Emmanuelle Seigner a plus d’une corde à son arc. La comédienne qui partage la vie de Roman Polanski depuis plus de trente ans est aussi chanteuse et se rappelle à notre bon souvenir épisodiquement. Son dernier projet musical s’appelle L’Épée et c’est de loin le plus rock !

Prenez les Liminanas, groupe de rock français originaire de Cabestany, rajoutez pour les guitares torturées Anton Newcombe, leader allumé du Brian Jonestown Massacre groupe rock indépendant américain, et liez le tout avec une chanteuse sensuelle, et vous avez la recette de L’Epée le nouveau groupe d’Emmanuelle Seigner. Car c’est bien d’un projet collectif qu’il s’agit. L’Epée redonne vie au rock psychédélique tendance Velvet Underground, avec une musique abrasive, sauvage et lancinante qui vous vrille le cerveau et les tripes.

En concert à l’Orangerie du Botanique mi-décembre, L’Epée nous a joué live leur album Diabolique qui à la première écoute m’avait laissé quelque peu sur ma faim.

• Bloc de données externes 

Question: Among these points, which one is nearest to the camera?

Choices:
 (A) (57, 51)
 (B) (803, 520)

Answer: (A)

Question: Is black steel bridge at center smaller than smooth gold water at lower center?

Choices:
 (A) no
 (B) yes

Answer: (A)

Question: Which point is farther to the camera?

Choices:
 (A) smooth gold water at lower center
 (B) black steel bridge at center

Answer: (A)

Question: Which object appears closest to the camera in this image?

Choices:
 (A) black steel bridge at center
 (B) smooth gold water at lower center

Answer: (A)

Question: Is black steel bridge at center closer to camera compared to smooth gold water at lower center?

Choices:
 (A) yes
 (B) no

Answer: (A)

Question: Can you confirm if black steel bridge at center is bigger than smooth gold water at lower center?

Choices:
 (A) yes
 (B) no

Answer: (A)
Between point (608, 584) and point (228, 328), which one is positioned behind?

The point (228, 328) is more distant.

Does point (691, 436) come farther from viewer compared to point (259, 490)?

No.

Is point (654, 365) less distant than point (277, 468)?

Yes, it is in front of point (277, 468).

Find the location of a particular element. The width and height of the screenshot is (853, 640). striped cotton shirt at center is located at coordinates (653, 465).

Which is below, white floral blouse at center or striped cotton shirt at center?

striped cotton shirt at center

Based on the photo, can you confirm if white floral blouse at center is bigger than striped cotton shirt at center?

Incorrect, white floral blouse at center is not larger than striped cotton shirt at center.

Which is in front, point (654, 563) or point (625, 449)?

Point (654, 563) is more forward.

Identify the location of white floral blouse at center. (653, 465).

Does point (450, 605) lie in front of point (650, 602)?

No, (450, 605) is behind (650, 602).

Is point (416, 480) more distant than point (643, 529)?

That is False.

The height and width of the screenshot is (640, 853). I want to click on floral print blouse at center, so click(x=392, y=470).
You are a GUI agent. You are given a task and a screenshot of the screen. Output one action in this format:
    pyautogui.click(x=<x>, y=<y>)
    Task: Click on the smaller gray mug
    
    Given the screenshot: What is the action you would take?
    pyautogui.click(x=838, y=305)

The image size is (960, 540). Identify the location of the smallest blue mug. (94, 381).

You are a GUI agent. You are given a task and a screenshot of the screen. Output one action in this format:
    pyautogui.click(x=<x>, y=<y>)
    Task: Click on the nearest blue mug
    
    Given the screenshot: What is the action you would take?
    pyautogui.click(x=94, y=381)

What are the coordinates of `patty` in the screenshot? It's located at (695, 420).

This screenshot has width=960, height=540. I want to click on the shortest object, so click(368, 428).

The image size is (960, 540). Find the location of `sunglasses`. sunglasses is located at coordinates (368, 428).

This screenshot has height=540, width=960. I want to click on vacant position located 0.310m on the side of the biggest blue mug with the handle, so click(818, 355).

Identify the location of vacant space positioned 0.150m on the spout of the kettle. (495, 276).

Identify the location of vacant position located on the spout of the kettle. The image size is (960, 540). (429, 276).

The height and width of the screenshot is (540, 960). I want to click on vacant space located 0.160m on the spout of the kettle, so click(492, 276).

Certes, à l’écoute de cet opus, dès les premières mesures la mayonnaise prend et on se retrouve porté par cette vague électrique aux vapeurs sixties et seventies, mais lorsque se termine l’album on garde une impression d’une grande linéarité dans les compos et d’un relief plus plat que vallonné.

Alors sur scène, est-ce différent ?
Personnellement j’ai ressenti les mêmes bémols qu’à l’écoute de l’album, malgré le son envoûtant et un Anton, enfant terrible, qui nage au dessus du projet en triturant génialement sa guitare enivrante. Quant au reste du groupe, le statisme d’une Emmanuelle assez réservée et le bétonnage radical des Liminanas, Lionel et Marie (la batteuse dont la frappe minimaliste et répétitive à outrance ferait passer la batteuse des White Stripes pour un John Bonham féminin, sic!), font qu’on a l’impression, septante minutes durant, d’écouter un long et même titre nonchalant, allumé et interminable.

Pourtant, malgré tout, on reste scotché, et notre corps cède à la magie de la musique, alors que notre cerveau, lui, fait de la résistance. Il se passe un truc, c’est indéniable, mais il manque l’étincelle qui transformerait ce bon concert en concert magique.

C’est toute la différence entre un groupe mythique et légendaire comme le Velvet Underground, capable de moments grandioses, et un band comme l’Epée qui perpétue le genre avec bonheur mais sans avoir non plus le génie des premiers.
En résumé, un bon concert, mais en ce qui me concerne une semi-déception tout de même.